RESUCITO

RESUCITO

domingo, 10 de julio de 2016

Sugerencias ecológicas prácticas



Padre Pedro Pierre

Por todas partes se nos invita a cuidar la naturaleza. Las iniciativas a favor de la protección del medio ambiente vienen de muchas personas y organizaciones de ciudadanos de a pie. Las grandes instituciones, empresas, multinacionales, Estados se resisten a cambiar su prácticas contaminantes porque sus prácticas destructoras de la naturaleza les permite lograr mayores ganancias. Se confirma el dicho: “Si los pies avanzan, la cabeza tiene que seguir”.

Confirmemos algunas prácticas ecológicas sencillas que nos ayudarán personalmente a vivir mejor en un mejor ambiente y entorno. Las protestas y las denuncias son no solo importantes sino necesarias, pero deben apoyarse en una práctica cotidiana de vivencia ecológica, comunitaria, fraterna y defensa de la justicia. Resumiremos muchas acciones en cinco actividades principales que seguramente hemos visto, leído o escuchado alguna vez.: Reciclar, Reducir, Reusar, Recuperar y Rechazar.

Primero reciclar, es decir, separar los desechos. Cada vez más gentes lo estamos haciendo, sobre todo si tenemos un espacio de tierra o una terraza donde sembrar, aunque sean flores. Se utilizan dos tachos: en el uno ponemos lo que descartamos cuando preparamos la comida, comemos alguna fruta o hacemos algún jugo. Descubriremos que esto representa las dos terceras partes de lo que botamos… En un segundo tacho ponemos lo que la tierra no asimila.

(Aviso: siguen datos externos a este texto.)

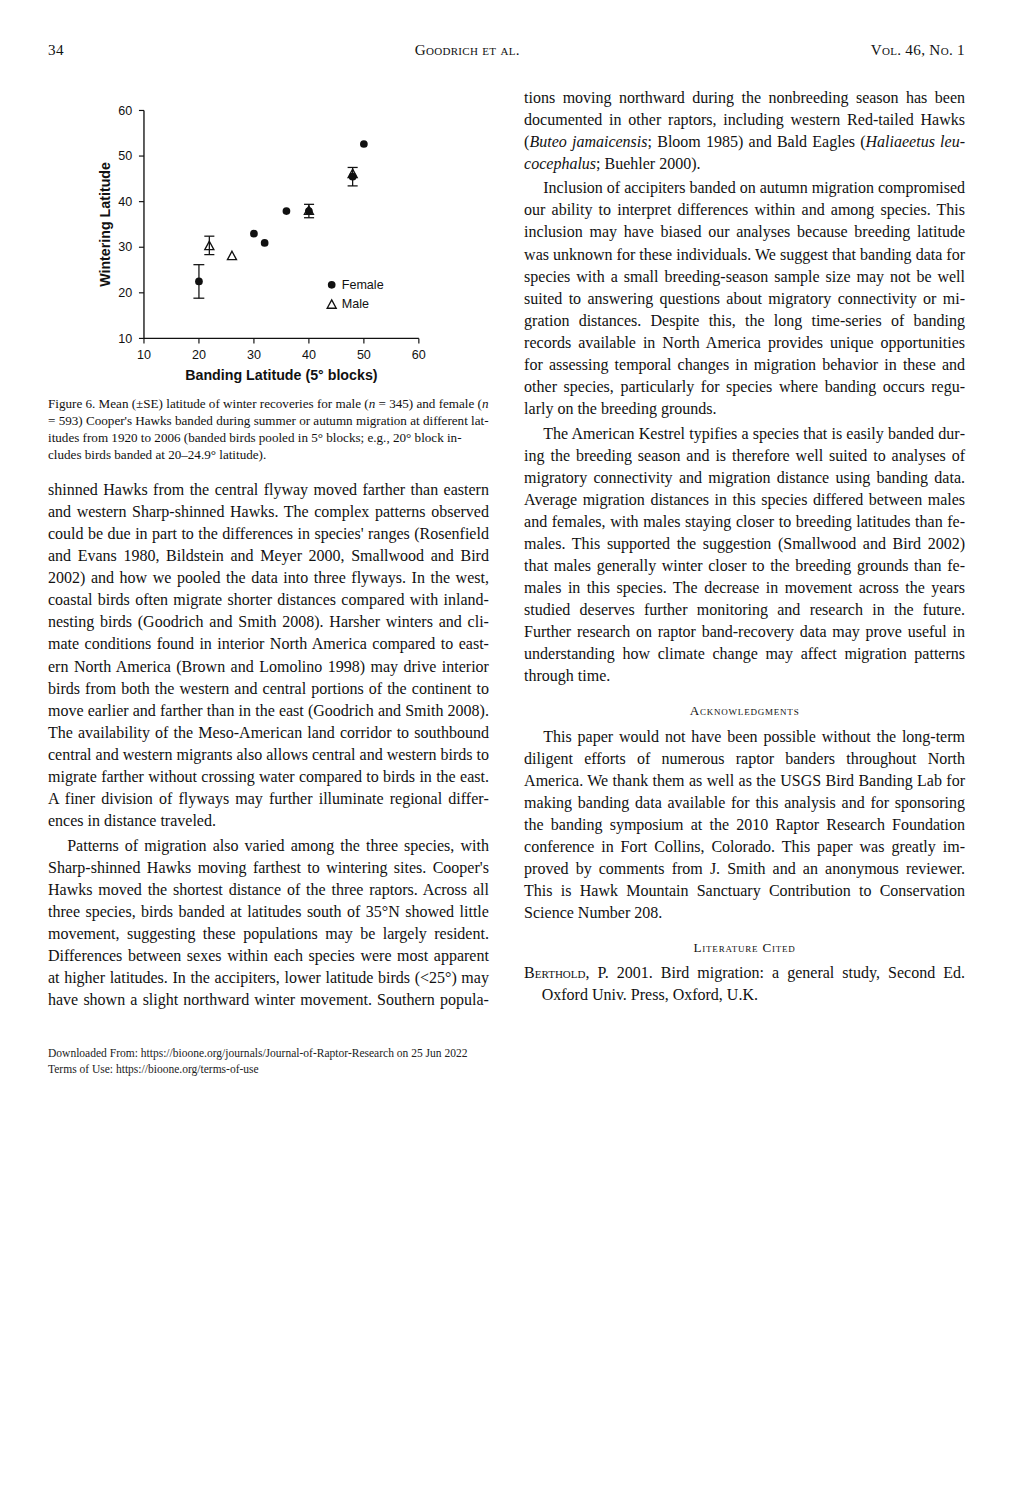34 Goodrich et al. Vol. 46, No. 1
10 20 30 40 50 60 10 20 30 40 50 60 Banding Latitude (5° blocks) Wintering Latitude Female Male
Figure 6. Mean (±SE) latitude of winter recoveries for male (n = 345) and female (n = 593) Cooper's Hawks banded during summer or autumn migration at different latitudes from 1920 to 2006 (banded birds pooled in 5° blocks; e.g., 20° block includes birds banded at 20–24.9° latitude).
shinned Hawks from the central flyway moved farther than eastern and western Sharp-shinned Hawks. The complex patterns observed could be due in part to the differences in species' ranges (Rosenfield and Evans 1980, Bildstein and Meyer 2000, Smallwood and Bird 2002) and how we pooled the data into three flyways. In the west, coastal birds often migrate shorter distances compared with inland-nesting birds (Goodrich and Smith 2008). Harsher winters and climate conditions found in interior North America compared to eastern North America (Brown and Lomolino 1998) may drive interior birds from both the western and central portions of the continent to move earlier and farther than in the east (Goodrich and Smith 2008). The availability of the Meso-American land corridor to southbound central and western migrants also allows central and western birds to migrate farther without crossing water compared to birds in the east. A finer division of flyways may further illuminate regional differences in distance traveled.
Patterns of migration also varied among the three species, with Sharp-shinned Hawks moving farthest to wintering sites. Cooper's Hawks moved the shortest distance of the three raptors. Across all three species, birds banded at latitudes south of 35°N showed little movement, suggesting these populations may be largely resident. Differences between sexes within each species were most apparent at higher latitudes. In the accipiters, lower latitude birds (<25°) may have shown a slight northward winter movement. Southern populations moving northward during the nonbreeding season has been documented in other raptors, including western Red-tailed Hawks (Buteo jamaicensis; Bloom 1985) and Bald Eagles (Haliaeetus leucocephalus; Buehler 2000).
Inclusion of accipiters banded on autumn migration compromised our ability to interpret differences within and among species. This inclusion may have biased our analyses because breeding latitude was unknown for these individuals. We suggest that banding data for species with a small breeding-season sample size may not be well suited to answering questions about migratory connectivity or migration distances. Despite this, the long time-series of banding records available in North America provides unique opportunities for assessing temporal changes in migration behavior in these and other species, particularly for species where banding occurs regularly on the breeding grounds.
The American Kestrel typifies a species that is easily banded during the breeding season and is therefore well suited to analyses of migratory connectivity and migration distance using banding data. Average migration distances in this species differed between males and females, with males staying closer to breeding latitudes than females. This supported the suggestion (Smallwood and Bird 2002) that males generally winter closer to the breeding grounds than females in this species. The decrease in movement across the years studied deserves further monitoring and research in the future. Further research on raptor band-recovery data may prove useful in understanding how climate change may affect migration patterns through time.
Acknowledgments
This paper would not have been possible without the long-term diligent efforts of numerous raptor banders throughout North America. We thank them as well as the USGS Bird Banding Lab for making banding data available for this analysis and for sponsoring the banding symposium at the 2010 Raptor Research Foundation conference in Fort Collins, Colorado. This paper was greatly improved by comments from J. Smith and an anonymous reviewer. This is Hawk Mountain Sanctuary Contribution to Conservation Science Number 208.
Literature Cited
Berthold, P. 2001. Bird migration: a general study, Second Ed. Oxford Univ. Press, Oxford, U.K.
Downloaded From: https://bioone.org/journals/Journal-of-Raptor-Research on 25 Jun 2022
Terms of Use: https://bioone.org/terms-of-use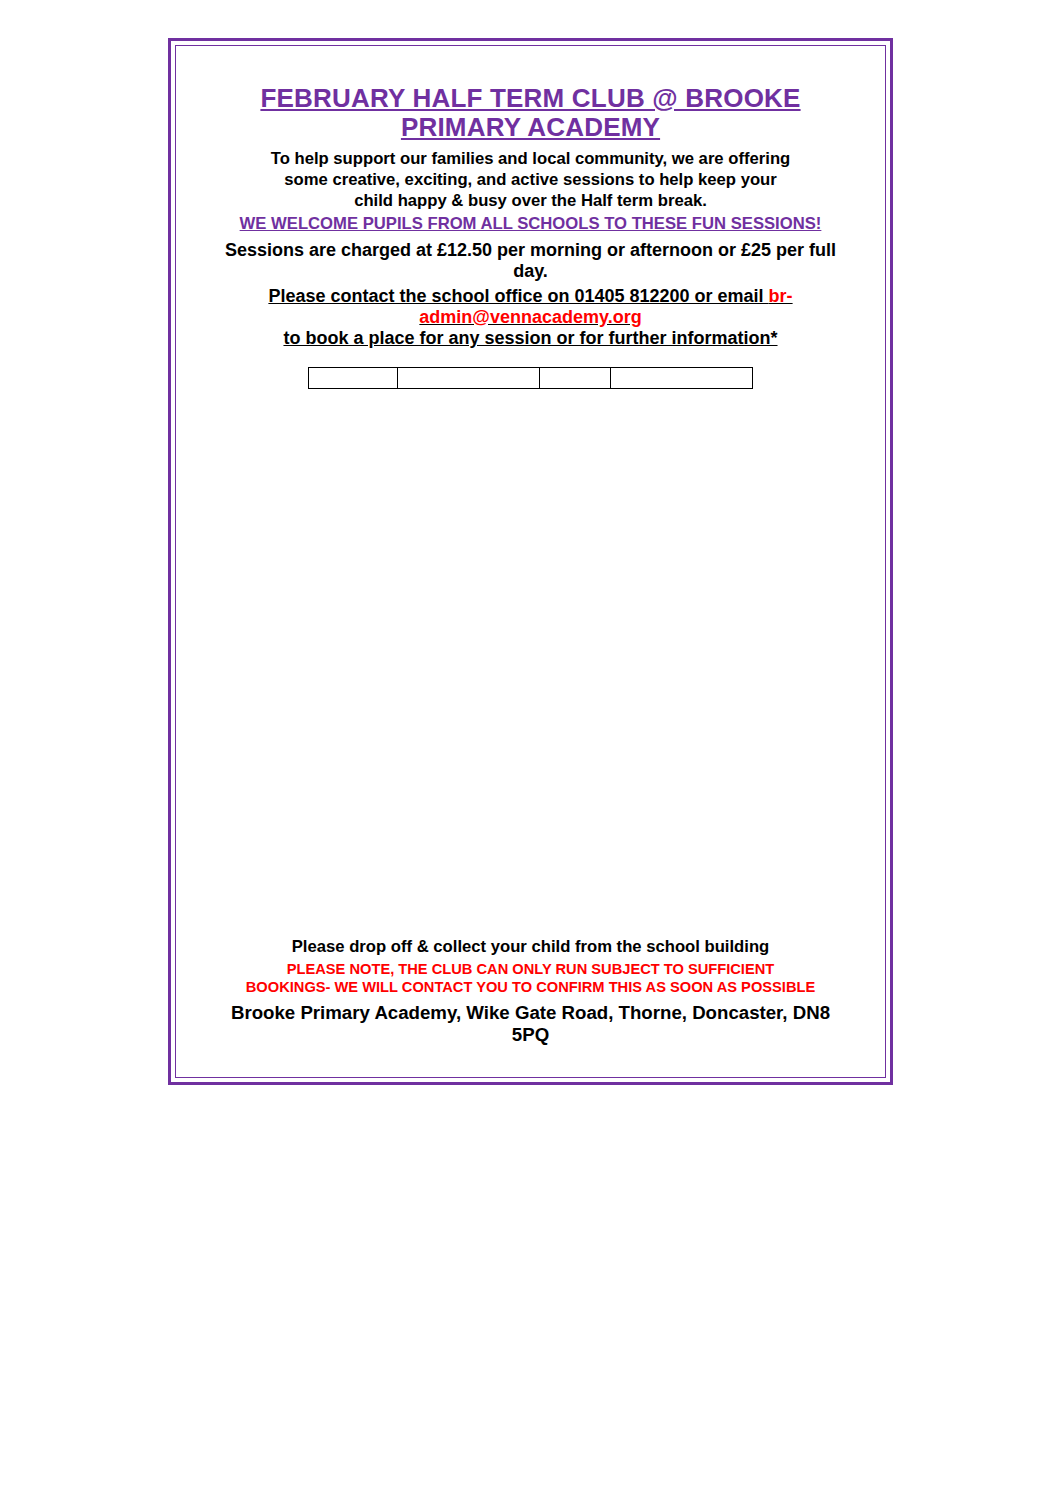FEBRUARY HALF TERM CLUB @ BROOKE PRIMARY ACADEMY
To help support our families and local community, we are offering some creative, exciting, and active sessions to help keep your child happy & busy over the Half term break.
WE WELCOME PUPILS FROM ALL SCHOOLS TO THESE FUN SESSIONS!
Sessions are charged at £12.50 per morning or afternoon or £25 per full day.
Please contact the school office on 01405 812200 or email br-admin@vennacademy.org
to book a place for any session or for further information*
Please drop off & collect your child from the school building
PLEASE NOTE, THE CLUB CAN ONLY RUN SUBJECT TO SUFFICIENT BOOKINGS- WE WILL CONTACT YOU TO CONFIRM THIS AS SOON AS POSSIBLE
Brooke Primary Academy, Wike Gate Road, Thorne, Doncaster, DN8 5PQ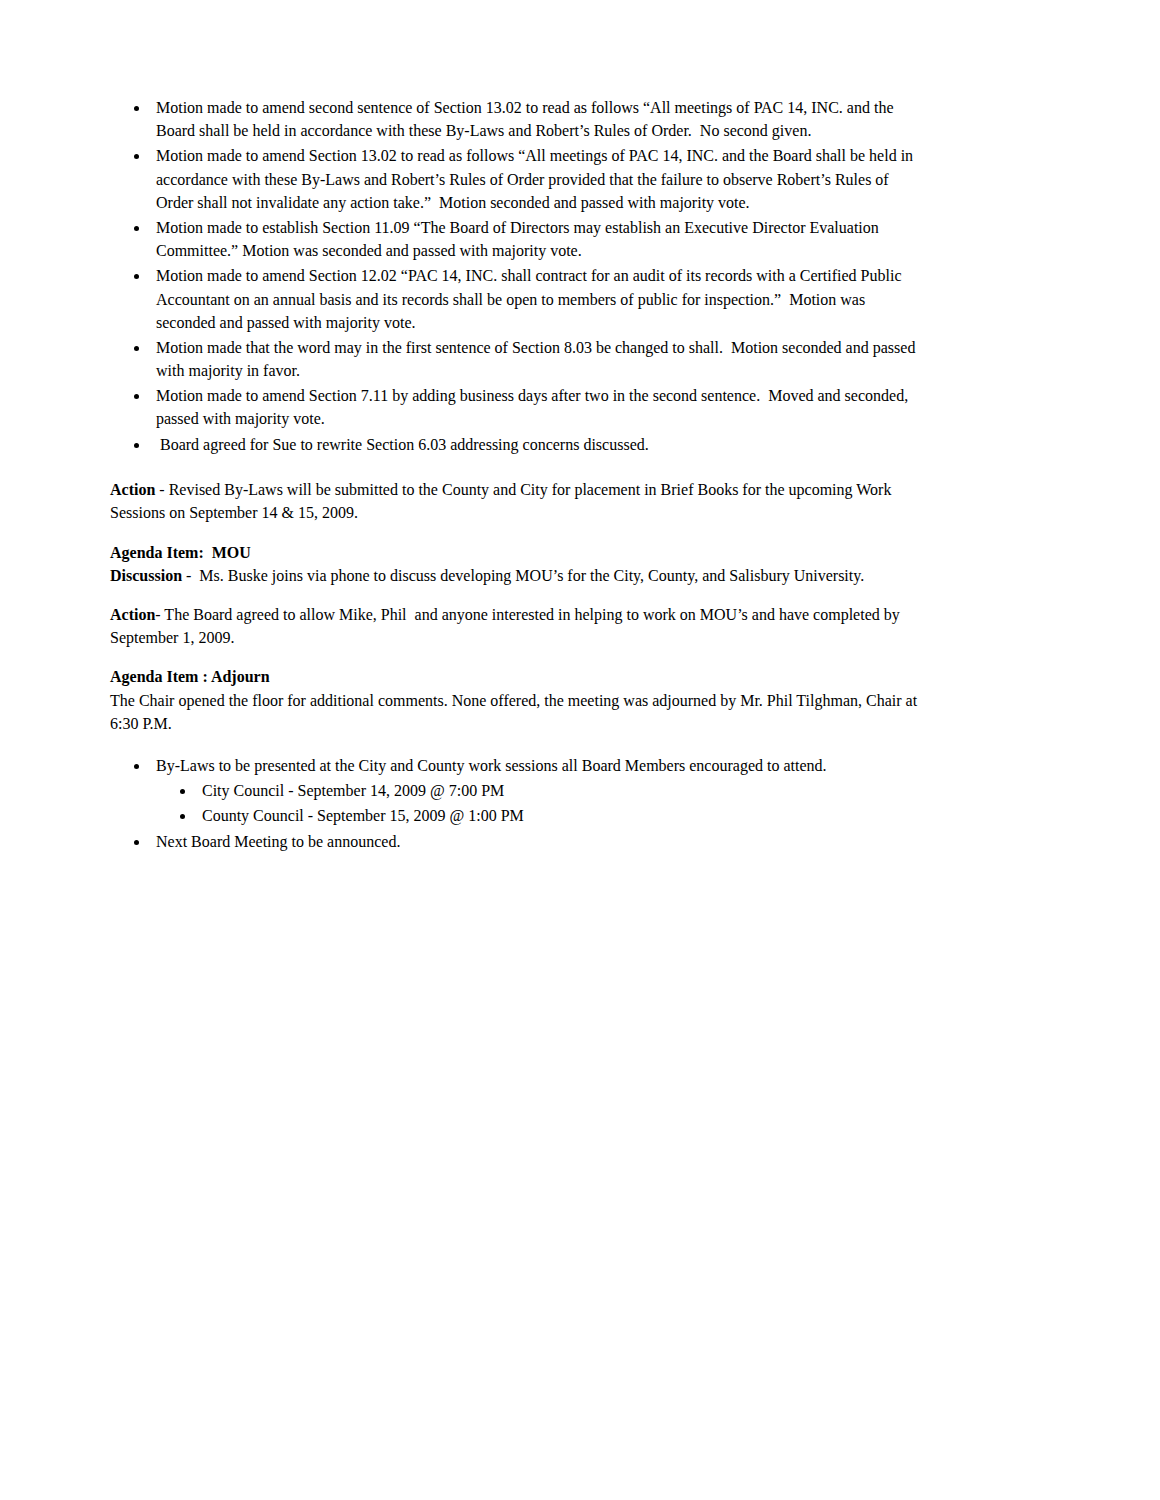Motion made to amend second sentence of Section 13.02 to read as follows “All meetings of PAC 14, INC. and the Board shall be held in accordance with these By-Laws and Robert’s Rules of Order. No second given.
Motion made to amend Section 13.02 to read as follows “All meetings of PAC 14, INC. and the Board shall be held in accordance with these By-Laws and Robert’s Rules of Order provided that the failure to observe Robert’s Rules of Order shall not invalidate any action take.” Motion seconded and passed with majority vote.
Motion made to establish Section 11.09 “The Board of Directors may establish an Executive Director Evaluation Committee.” Motion was seconded and passed with majority vote.
Motion made to amend Section 12.02 “PAC 14, INC. shall contract for an audit of its records with a Certified Public Accountant on an annual basis and its records shall be open to members of public for inspection.” Motion was seconded and passed with majority vote.
Motion made that the word may in the first sentence of Section 8.03 be changed to shall. Motion seconded and passed with majority in favor.
Motion made to amend Section 7.11 by adding business days after two in the second sentence. Moved and seconded, passed with majority vote.
Board agreed for Sue to rewrite Section 6.03 addressing concerns discussed.
Action - Revised By-Laws will be submitted to the County and City for placement in Brief Books for the upcoming Work Sessions on September 14 & 15, 2009.
Agenda Item: MOU
Discussion - Ms. Buske joins via phone to discuss developing MOU’s for the City, County, and Salisbury University.
Action- The Board agreed to allow Mike, Phil and anyone interested in helping to work on MOU’s and have completed by September 1, 2009.
Agenda Item : Adjourn
The Chair opened the floor for additional comments. None offered, the meeting was adjourned by Mr. Phil Tilghman, Chair at 6:30 P.M.
By-Laws to be presented at the City and County work sessions all Board Members encouraged to attend.
City Council - September 14, 2009 @ 7:00 PM
County Council - September 15, 2009 @ 1:00 PM
Next Board Meeting to be announced.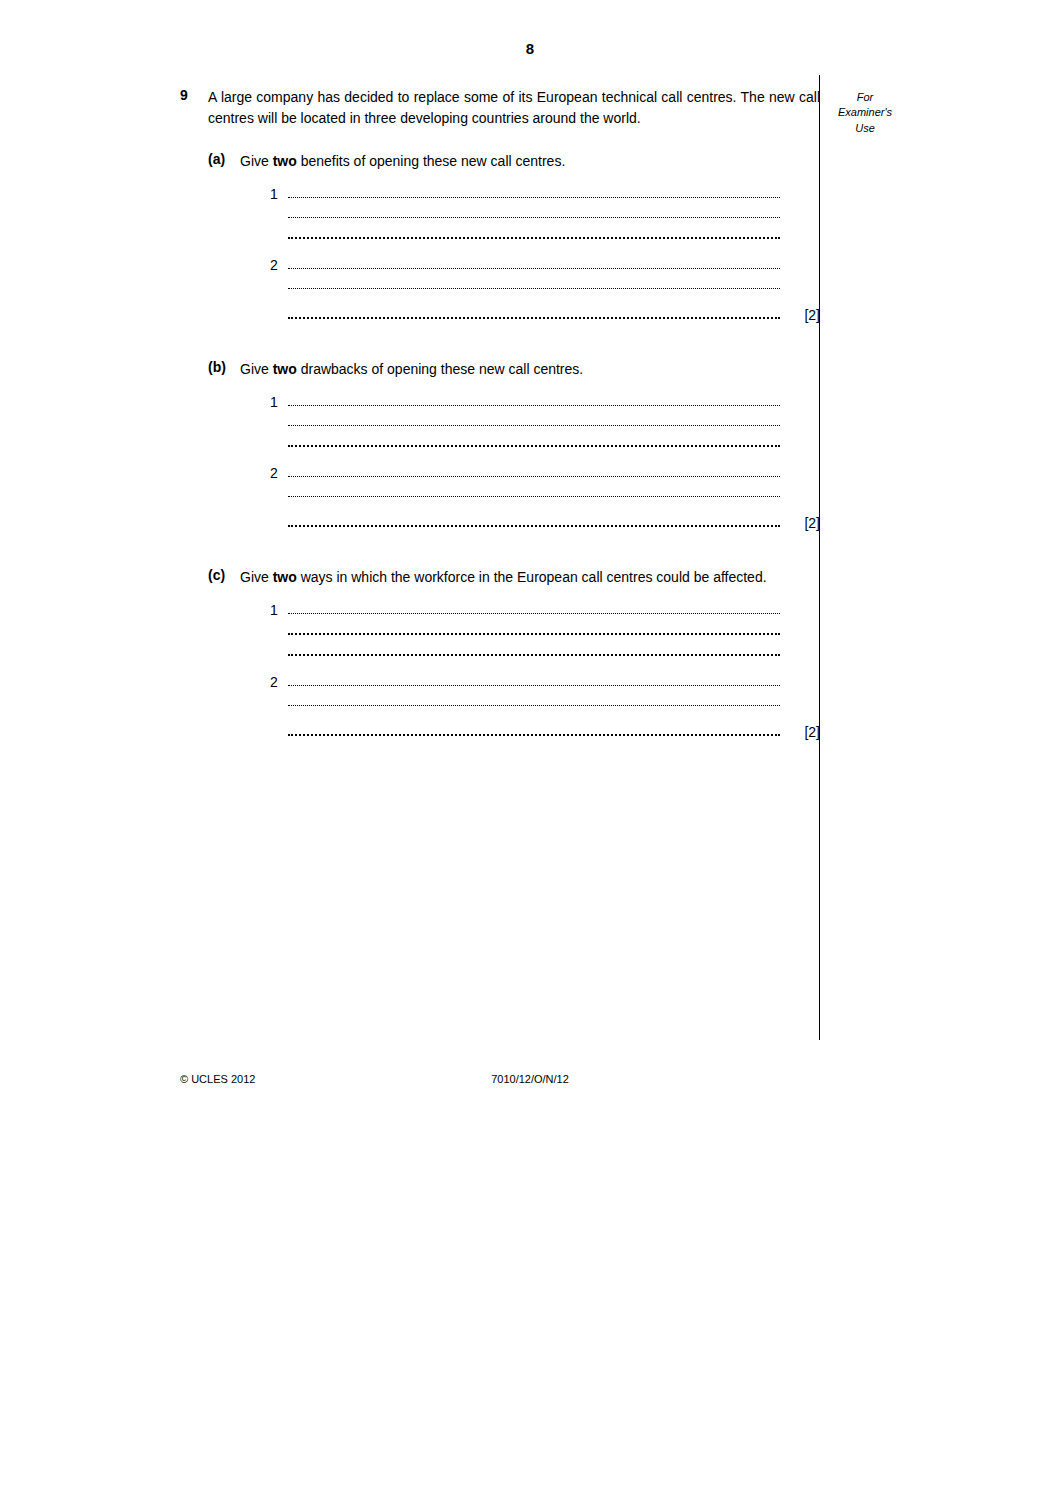8
For
Examiner's
Use
9
A large company has decided to replace some of its European technical call centres. The new call centres will be located in three developing countries around the world.
(a)
Give two benefits of opening these new call centres.
1
2
[2]
(b)
Give two drawbacks of opening these new call centres.
1
2
[2]
(c)
Give two ways in which the workforce in the European call centres could be affected.
1
2
[2]
© UCLES 2012
7010/12/O/N/12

Luego reducir. Al reciclar nos sorprenderemos por la cantidad de desechos que podríamos evitar de botar. Nos llenamos de fundas y bolsas… Poco a poco los grandes almacenes nos invitan a traer de casa bolsos grandes y descubriremos que lo que compramos cuesta menos, por el mismo hecho de no utilizar un montón de fundas que luego botamos. Entremos a esta práctica de reducir, en particular, el consumo de plásticos.

Reusar. ¿Quién no tiene en su casa ropa, zapatos y hasta juguetes que ya no usamos, pero que seguimos amontonando? Claro la moda no invita, nos empuja, hasta nos obliga a cambiar de vestidos y de calzados cada vez más rápido. Nos meten en la cabeza que es mejor lucir cosas nuevas… sin darnos cuenta de que todos utilizamos los mismos vestidos, los mismos zapatos, los mismos lentes, el mismo peinado… Pasamos a ser los esclavos de un consumismo que nos empobrece inútilmente y destruye la naturaleza. Aprendamos a reusar y a regalar.

Recuperar, es decir, tener nuevos criterios para transformar lo que desechamos quitando o añadiendo algún detalle. Así viviremos en un ambiente personalizado que nos ayudará a sentirnos bien en el espacio donde pasamos más tiempo. Recuperemos la belleza de cosas sencillas. Rechazar. Esto no es lo menos importante. La propaganda nos hace creer que un montón de cosas son de lo más necesario e imprescindible: nos dan pensando, haciendo y gastando… ¿Hasta cuándo?… Hasta que seamos esclavos de lo que engorda a otros…

Recordemos que la naturaleza no deja de cuidar de nosotros: sigamos cuidándola también nosotros, para que continúe regalándonos más y más vida.